Alas, just about everyone who follows Gerry Schum and his TV Gallery onto the screen here has even less talent for that medium than he does. I was surprised to see Richard Serra, who is these days best known for his hulking outdoor sculptures made of rusty steel, popping up with a video piece from 1973, called Television Delivers People, which consisted entirely of angry sentences rolling up the screen: “It is the consumer who is consumed”; “You are the product of TV”; “What television teaches through commercialism is materialistic consumption”.
It’s not that Serra is wrong that is so disappointing here. In most respects, he is right. But it takes a particular kind of artistic boneheadedness to believe that presenting effortful anti-TV sentiments on a rolling screen constitutes an imaginative use of the medium. I don’t think I’ll be able to look at one of Serra’s rusty totems with a straight face again. The man has the intellectual agility of a bucket of concrete.

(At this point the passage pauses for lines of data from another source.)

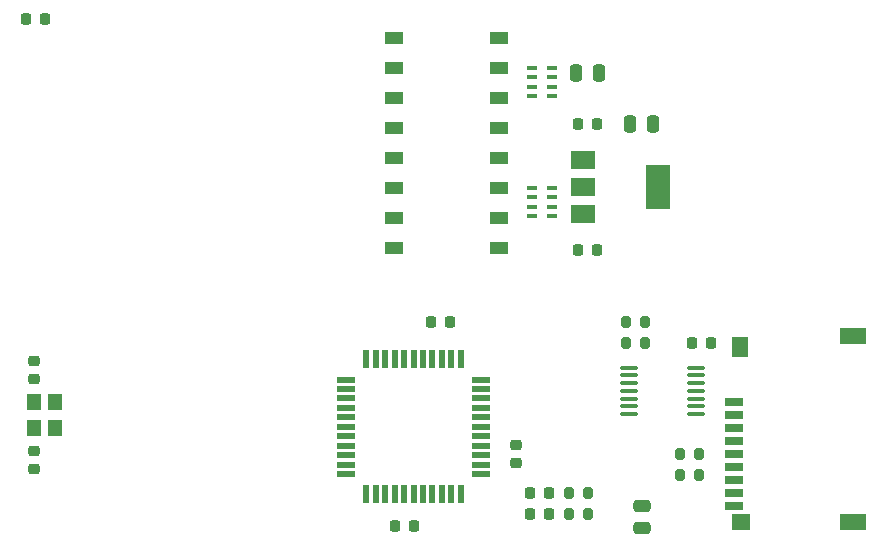
<source format=gbr>
G04 #@! TF.GenerationSoftware,KiCad,Pcbnew,(6.0.5)*
G04 #@! TF.CreationDate,2022-05-29T11:52:24+01:00*
G04 #@! TF.ProjectId,Econet_AtoMMC,45636f6e-6574-45f4-9174-6f4d4d432e6b,01*
G04 #@! TF.SameCoordinates,Original*
G04 #@! TF.FileFunction,Paste,Top*
G04 #@! TF.FilePolarity,Positive*
%FSLAX46Y46*%
G04 Gerber Fmt 4.6, Leading zero omitted, Abs format (unit mm)*
G04 Created by KiCad (PCBNEW (6.0.5)) date 2022-05-29 11:52:24*
%MOMM*%
%LPD*%
G01*
G04 APERTURE LIST*
G04 Aperture macros list*
%AMRoundRect*
0 Rectangle with rounded corners*
0 $1 Rounding radius*
0 $2 $3 $4 $5 $6 $7 $8 $9 X,Y pos of 4 corners*
0 Add a 4 corners polygon primitive as box body*
4,1,4,$2,$3,$4,$5,$6,$7,$8,$9,$2,$3,0*
0 Add four circle primitives for the rounded corners*
1,1,$1+$1,$2,$3*
1,1,$1+$1,$4,$5*
1,1,$1+$1,$6,$7*
1,1,$1+$1,$8,$9*
0 Add four rect primitives between the rounded corners*
20,1,$1+$1,$2,$3,$4,$5,0*
20,1,$1+$1,$4,$5,$6,$7,0*
20,1,$1+$1,$6,$7,$8,$9,0*
20,1,$1+$1,$8,$9,$2,$3,0*%
G04 Aperture macros list end*
%ADD10RoundRect,0.200000X-0.200000X-0.275000X0.200000X-0.275000X0.200000X0.275000X-0.200000X0.275000X0*%
%ADD11R,0.900000X0.400000*%
%ADD12R,1.500000X1.100000*%
%ADD13R,1.600000X0.700000*%
%ADD14R,1.600000X1.400000*%
%ADD15R,2.200000X1.400000*%
%ADD16R,1.400000X1.800000*%
%ADD17RoundRect,0.218750X-0.218750X-0.256250X0.218750X-0.256250X0.218750X0.256250X-0.218750X0.256250X0*%
%ADD18RoundRect,0.225000X0.225000X0.250000X-0.225000X0.250000X-0.225000X-0.250000X0.225000X-0.250000X0*%
%ADD19RoundRect,0.225000X-0.225000X-0.250000X0.225000X-0.250000X0.225000X0.250000X-0.225000X0.250000X0*%
%ADD20RoundRect,0.225000X-0.250000X0.225000X-0.250000X-0.225000X0.250000X-0.225000X0.250000X0.225000X0*%
%ADD21RoundRect,0.200000X0.200000X0.275000X-0.200000X0.275000X-0.200000X-0.275000X0.200000X-0.275000X0*%
%ADD22RoundRect,0.100000X-0.637500X-0.100000X0.637500X-0.100000X0.637500X0.100000X-0.637500X0.100000X0*%
%ADD23RoundRect,0.250000X-0.250000X-0.475000X0.250000X-0.475000X0.250000X0.475000X-0.250000X0.475000X0*%
%ADD24RoundRect,0.250000X0.475000X-0.250000X0.475000X0.250000X-0.475000X0.250000X-0.475000X-0.250000X0*%
%ADD25R,1.500000X0.550000*%
%ADD26R,0.550000X1.500000*%
%ADD27R,1.200000X1.400000*%
%ADD28R,2.000000X1.500000*%
%ADD29R,2.000000X3.800000*%
G04 APERTURE END LIST*
D10*
X150532000Y-84245000D03*
X152182000Y-84245000D03*
D11*
X142545000Y-72885000D03*
X142545000Y-73685000D03*
X142545000Y-74485000D03*
X142545000Y-75285000D03*
X144245000Y-75285000D03*
X144245000Y-74485000D03*
X144245000Y-73685000D03*
X144245000Y-72885000D03*
X142545000Y-62725000D03*
X142545000Y-63525000D03*
X142545000Y-64325000D03*
X142545000Y-65125000D03*
X144245000Y-65125000D03*
X144245000Y-64325000D03*
X144245000Y-63525000D03*
X144245000Y-62725000D03*
D12*
X130886000Y-60237000D03*
X130886000Y-62777000D03*
X130886000Y-65317000D03*
X130886000Y-67857000D03*
X130886000Y-70397000D03*
X130886000Y-72937000D03*
X130886000Y-75477000D03*
X130886000Y-78017000D03*
X139786000Y-78017000D03*
X139786000Y-75477000D03*
X139786000Y-72937000D03*
X139786000Y-70397000D03*
X139786000Y-67857000D03*
X139786000Y-65317000D03*
X139786000Y-62777000D03*
X139786000Y-60237000D03*
D10*
X150532000Y-86023000D03*
X152182000Y-86023000D03*
D13*
X159675000Y-91055000D03*
X159675000Y-92155000D03*
X159675000Y-93255000D03*
X159675000Y-94355000D03*
X159675000Y-95455000D03*
X159675000Y-96555000D03*
X159675000Y-97655000D03*
X159675000Y-98755000D03*
X159675000Y-99855000D03*
D14*
X160275000Y-101155000D03*
D15*
X169775000Y-101155000D03*
X169775000Y-85455000D03*
D16*
X160175000Y-86355000D03*
D17*
X142441500Y-98723000D03*
X144016500Y-98723000D03*
D18*
X148068000Y-67481000D03*
X146518000Y-67481000D03*
D19*
X99782000Y-58591000D03*
X101332000Y-58591000D03*
D20*
X141197000Y-94646000D03*
X141197000Y-96196000D03*
D10*
X155104000Y-97199000D03*
X156754000Y-97199000D03*
D21*
X156754000Y-95421000D03*
X155104000Y-95421000D03*
D20*
X100420500Y-87529000D03*
X100420500Y-89079000D03*
D10*
X145706000Y-98723000D03*
X147356000Y-98723000D03*
D19*
X131024000Y-101517000D03*
X132574000Y-101517000D03*
D17*
X142441500Y-100501000D03*
X144016500Y-100501000D03*
D19*
X146518000Y-78149000D03*
X148068000Y-78149000D03*
D22*
X150780500Y-88137000D03*
X150780500Y-88787000D03*
X150780500Y-89437000D03*
X150780500Y-90087000D03*
X150780500Y-90737000D03*
X150780500Y-91387000D03*
X150780500Y-92037000D03*
X156505500Y-92037000D03*
X156505500Y-91387000D03*
X156505500Y-90737000D03*
X156505500Y-90087000D03*
X156505500Y-89437000D03*
X156505500Y-88787000D03*
X156505500Y-88137000D03*
D23*
X150915000Y-67481000D03*
X152815000Y-67481000D03*
D24*
X151865000Y-101705000D03*
X151865000Y-99805000D03*
D20*
X100420500Y-95149000D03*
X100420500Y-96699000D03*
D10*
X145706000Y-100501000D03*
X147356000Y-100501000D03*
D23*
X146343000Y-63163000D03*
X148243000Y-63163000D03*
D25*
X126861000Y-89130000D03*
X126861000Y-89930000D03*
X126861000Y-90730000D03*
X126861000Y-91530000D03*
X126861000Y-92330000D03*
X126861000Y-93130000D03*
X126861000Y-93930000D03*
X126861000Y-94730000D03*
X126861000Y-95530000D03*
X126861000Y-96330000D03*
X126861000Y-97130000D03*
D26*
X128561000Y-98830000D03*
X129361000Y-98830000D03*
X130161000Y-98830000D03*
X130961000Y-98830000D03*
X131761000Y-98830000D03*
X132561000Y-98830000D03*
X133361000Y-98830000D03*
X134161000Y-98830000D03*
X134961000Y-98830000D03*
X135761000Y-98830000D03*
X136561000Y-98830000D03*
D25*
X138261000Y-97130000D03*
X138261000Y-96330000D03*
X138261000Y-95530000D03*
X138261000Y-94730000D03*
X138261000Y-93930000D03*
X138261000Y-93130000D03*
X138261000Y-92330000D03*
X138261000Y-91530000D03*
X138261000Y-90730000D03*
X138261000Y-89930000D03*
X138261000Y-89130000D03*
D26*
X136561000Y-87430000D03*
X135761000Y-87430000D03*
X134961000Y-87430000D03*
X134161000Y-87430000D03*
X133361000Y-87430000D03*
X132561000Y-87430000D03*
X131761000Y-87430000D03*
X130961000Y-87430000D03*
X130161000Y-87430000D03*
X129361000Y-87430000D03*
X128561000Y-87430000D03*
D18*
X135622000Y-84245000D03*
X134072000Y-84245000D03*
D27*
X100459500Y-91014000D03*
X100459500Y-93214000D03*
X102159500Y-93214000D03*
X102159500Y-91014000D03*
D19*
X156170000Y-86023000D03*
X157720000Y-86023000D03*
D28*
X146937000Y-70515000D03*
D29*
X153237000Y-72815000D03*
D28*
X146937000Y-72815000D03*
X146937000Y-75115000D03*
M02*

</source>
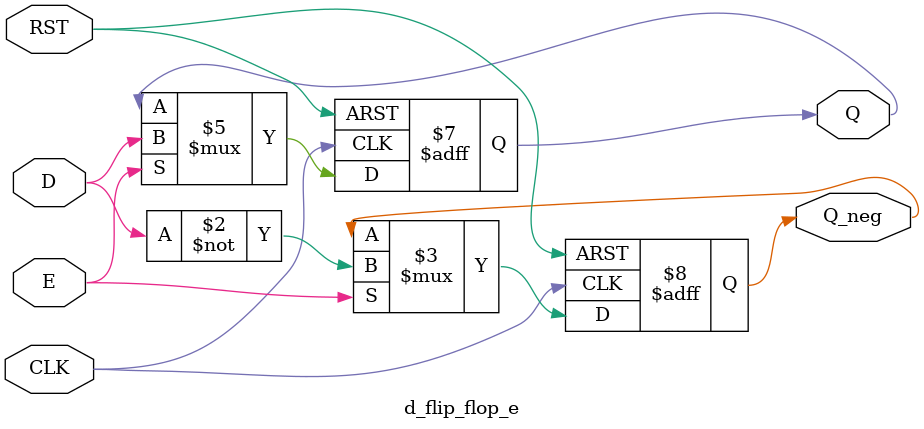
<source format=v>
`ifndef D_FLIP_FLOP_E_V
`define D_FLIP_FLOP_E_V

module d_flip_flop_e (
    input wire D,
    input wire E,
    input wire RST,
    input wire CLK,
    output reg Q,
    output reg Q_neg
);
    
    // behavioral description
    always @(posedge CLK, posedge RST) begin
        if (RST) begin
            Q <= 0;
            Q_neg <= 1;
        end
        else if (E) begin
            Q <= D;
            Q_neg <= ~D;
        end
    end

endmodule

`endif
</source>
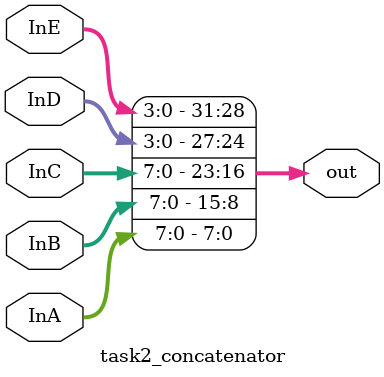
<source format=v>
module task2_concatenator(InA, InB, InC, InD, InE, out);
  input [7:0] InA, InB, InC;
  input [3:0] InD, InE;
  output [31:0] out;
  
  assign out = {InE, InD, InC, InB, InA};
  
endmodule

</source>
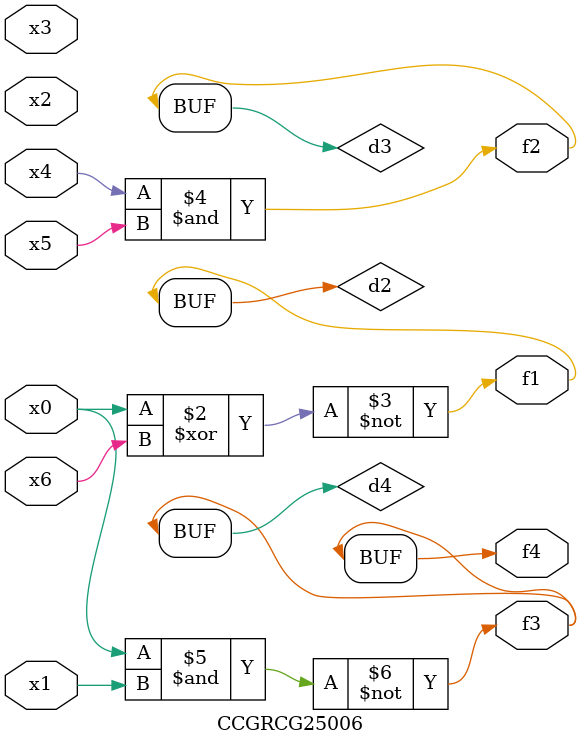
<source format=v>
module CCGRCG25006(
	input x0, x1, x2, x3, x4, x5, x6,
	output f1, f2, f3, f4
);

	wire d1, d2, d3, d4;

	nor (d1, x0);
	xnor (d2, x0, x6);
	and (d3, x4, x5);
	nand (d4, x0, x1);
	assign f1 = d2;
	assign f2 = d3;
	assign f3 = d4;
	assign f4 = d4;
endmodule

</source>
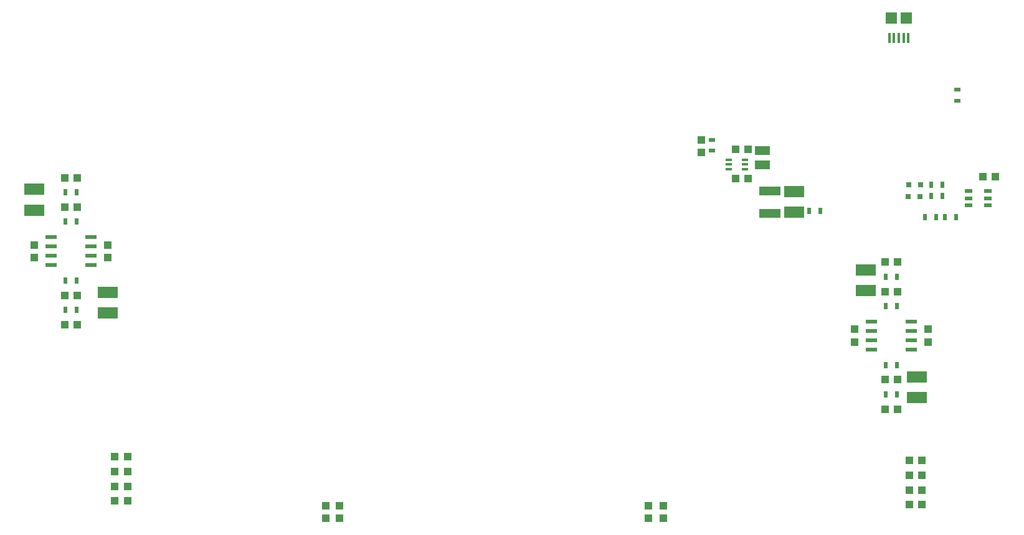
<source format=gtp>
G04 Layer_Color=8421504*
%FSLAX43Y43*%
%MOMM*%
G71*
G01*
G75*
%ADD10R,1.100X1.000*%
%ADD11R,1.000X1.100*%
%ADD12R,0.600X0.900*%
%ADD13R,2.000X1.200*%
%ADD14R,2.700X1.600*%
%ADD15R,0.900X0.600*%
%ADD16R,0.800X0.800*%
%ADD17R,3.000X1.200*%
%ADD18R,0.850X0.350*%
%ADD19R,1.550X0.600*%
%ADD20R,0.400X1.350*%
%ADD21R,1.500X1.550*%
%ADD22R,1.050X0.600*%
D10*
X122450Y38500D02*
D03*
X124150D02*
D03*
X122450Y36500D02*
D03*
X124150D02*
D03*
X122450Y34500D02*
D03*
X124150D02*
D03*
X122450Y32500D02*
D03*
X124150D02*
D03*
X16150Y33000D02*
D03*
X14450D02*
D03*
X16150Y35000D02*
D03*
X14450D02*
D03*
X16150Y37000D02*
D03*
X14450D02*
D03*
X16150Y39000D02*
D03*
X14450D02*
D03*
X9350Y57000D02*
D03*
X7650D02*
D03*
X9350Y61000D02*
D03*
X7650D02*
D03*
X7650Y73000D02*
D03*
X9350D02*
D03*
X7650Y77000D02*
D03*
X9350D02*
D03*
X134150Y77100D02*
D03*
X132450D02*
D03*
X98850Y80900D02*
D03*
X100550D02*
D03*
X98850Y76900D02*
D03*
X100550D02*
D03*
X119150Y65500D02*
D03*
X120850D02*
D03*
X119150Y61500D02*
D03*
X120850D02*
D03*
X120850Y45500D02*
D03*
X119150D02*
D03*
X120850Y49500D02*
D03*
X119150D02*
D03*
D11*
X125000Y54650D02*
D03*
Y56350D02*
D03*
X87000Y32350D02*
D03*
Y30650D02*
D03*
X89000Y32350D02*
D03*
Y30650D02*
D03*
X13500Y66150D02*
D03*
Y67850D02*
D03*
X43100Y32350D02*
D03*
Y30650D02*
D03*
X45000Y32350D02*
D03*
Y30650D02*
D03*
X115000Y54650D02*
D03*
Y56350D02*
D03*
X3500Y66150D02*
D03*
Y67850D02*
D03*
X94200Y82150D02*
D03*
Y80450D02*
D03*
D12*
X125450Y76000D02*
D03*
X126950D02*
D03*
Y74500D02*
D03*
X125450D02*
D03*
X9250Y59000D02*
D03*
X7750D02*
D03*
Y63000D02*
D03*
X9250D02*
D03*
Y71000D02*
D03*
X7750D02*
D03*
Y75000D02*
D03*
X9250D02*
D03*
X126050Y71600D02*
D03*
X124550D02*
D03*
X128800D02*
D03*
X127300D02*
D03*
X108850Y72500D02*
D03*
X110350D02*
D03*
X119250Y63500D02*
D03*
X120750D02*
D03*
Y59500D02*
D03*
X119250D02*
D03*
X120750Y47500D02*
D03*
X119250D02*
D03*
Y51500D02*
D03*
X120750D02*
D03*
D13*
X102500Y80700D02*
D03*
Y78700D02*
D03*
D14*
X13500Y58600D02*
D03*
Y61400D02*
D03*
X106800Y75100D02*
D03*
Y72300D02*
D03*
X123500Y47100D02*
D03*
Y49900D02*
D03*
X116500Y64400D02*
D03*
Y61600D02*
D03*
X3500Y75400D02*
D03*
Y72600D02*
D03*
D15*
X129000Y87500D02*
D03*
Y89000D02*
D03*
X95600Y80650D02*
D03*
Y82150D02*
D03*
D16*
X124000Y76000D02*
D03*
X122400D02*
D03*
X122300Y74400D02*
D03*
X123900D02*
D03*
D17*
X103500Y75224D02*
D03*
Y72176D02*
D03*
D18*
X100100Y79450D02*
D03*
Y78800D02*
D03*
Y78150D02*
D03*
X97900D02*
D03*
Y78800D02*
D03*
Y79450D02*
D03*
D19*
X5800Y65095D02*
D03*
Y66365D02*
D03*
Y67635D02*
D03*
Y68905D02*
D03*
X11200D02*
D03*
Y67635D02*
D03*
Y66365D02*
D03*
Y65095D02*
D03*
X117300Y53595D02*
D03*
Y54865D02*
D03*
Y56135D02*
D03*
Y57405D02*
D03*
X122700D02*
D03*
Y56135D02*
D03*
Y54865D02*
D03*
Y53595D02*
D03*
D20*
X122300Y96000D02*
D03*
X121650D02*
D03*
X121000D02*
D03*
X120350D02*
D03*
X119700D02*
D03*
D21*
X122000Y98700D02*
D03*
X120000D02*
D03*
D22*
X130450Y75150D02*
D03*
Y74200D02*
D03*
Y73250D02*
D03*
X133150Y74200D02*
D03*
Y73250D02*
D03*
Y75150D02*
D03*
M02*

</source>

As you go along the line of old-fashioned analogue TVs, specially imported from China, artist after artist has a swipe at the box. In Joan Does Dynasty, “a classic work of feminist media deconstruction”, Joan Braderman pops up in the corner of an old episode of Dynasty, like someone providing subtitles for the deaf, and snipes away laboriously at the display of “capitalism, patriarchy and consumption” taking place behind her.
Upstairs, the tone grows even preachier. Adopting the persona of a worried newsreader, Adrian Piper — whose work I last saw at the Alice in Wonderland exhibition in Liverpool, where she exhibited wonderfully psychedelic LSD paintings — lectures us gravely on our racial responsibilities. “I’m black. Let’s deal with the social fact of my stating it together,” she oozes unctuously, like Fiona Bruce breaking the news of a presidential death. Where’s the zapper?
The only TV any of these angries seems to have watched is the news. Richard Hamilton shows us a victim of police brutality at Kent State. Harun Farocki and Andrei Ujiica give us an archive of images shot in Romania during the fall of Ceausescu. Taryn Simon features an Arab-language satellite station whose broadcasts are banned in America.
How unimpressive that all these artists, from all these countries, working at all these different times, look as if they have all misunderstood television in the same way. They really ought to stay in more.